It wasn’t the fans. The cabbage and Whelan might’ve gotten Bruce the sack sooner rather than later, but it seems apparent that Sawiris and Edens were looking to the first quarter of the season to evaluate the balance on their considerable investment. These men didn’t get rich by not taking calculated risks, and they’re taking one now. They saw a team with only two new players on the pitch blow a 2-0 lead to the worst form side in the league. They saw a man taking and missing a game-winning penalty who has no business being in the side to begin with, but has been a Bruce favorite. They saw a dead man walking, a man falling back on caution, a defensive manager without a defense. They did not see the future.
In short, they were never convinced by Bruce. They’ll have done their homework. They’ll have studied last season. The players brought in, the players selected and sidelined, the money spent, the ups and downs, and all the rest. They left Bruce in place long enough to get a sense of the season and whether it was fair to judge Bruce on last year. They supported Grealish’s contract, McGinn’s signing, Bolassie’s wages, and whatever else. They’re apparently willing to risk a points deduction that would virtually guarantee yet another year down. They saw a side as expensive and talented as any in the Championship win one in nine. They simply decided to cut their losses and change course.

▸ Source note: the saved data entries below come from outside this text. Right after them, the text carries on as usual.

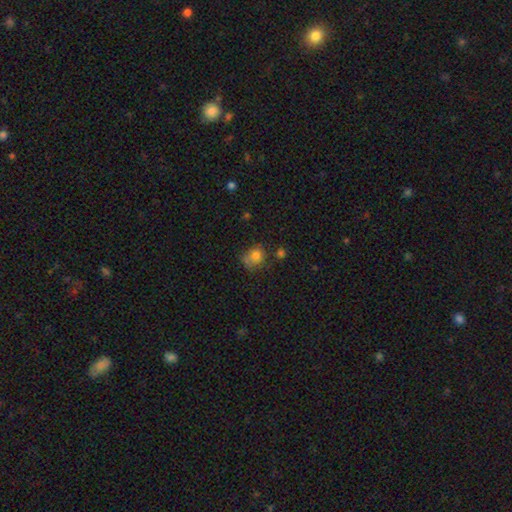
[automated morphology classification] This is likely a smooth galaxy (76%). How rounded: likely round (63%). Merging: possibly none (45%).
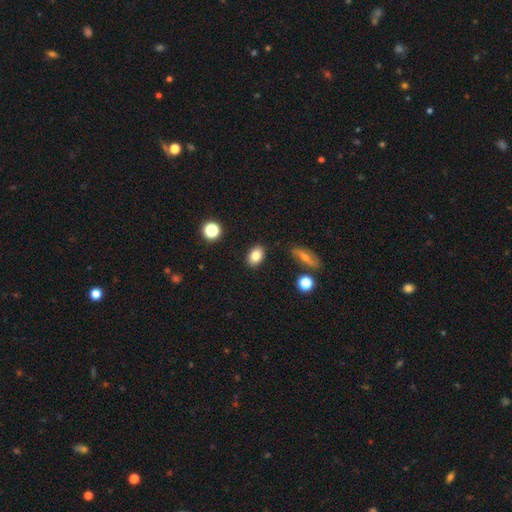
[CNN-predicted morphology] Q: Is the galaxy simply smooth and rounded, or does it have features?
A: smooth — 81%.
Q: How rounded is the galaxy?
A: in between — 79%.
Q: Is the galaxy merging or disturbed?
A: none — 87%.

Yes, keeping the fans onside can be good business. But neither of these men have been afraid of making unpopular decisions. They kept Bruce because of a poll, then sacked him weeks later because the tide of opinion had shifted? I don’t believe either of those explanations.
Are They Right?
We’ll soon see. But they were either going to stick with Bruce to whatever conclusion, or double down on their promotion goal, demand more, and make a change soon enough to have a chance of succeeding. We’ll talk about all the things behind the scenes we don’t know. My guess is that Compass know more about it than we do. They may well have concluded everyone needed a swift kick up the arse. Or that those in the game calling Villa shapeless and directionless are the ones who are right. Or both.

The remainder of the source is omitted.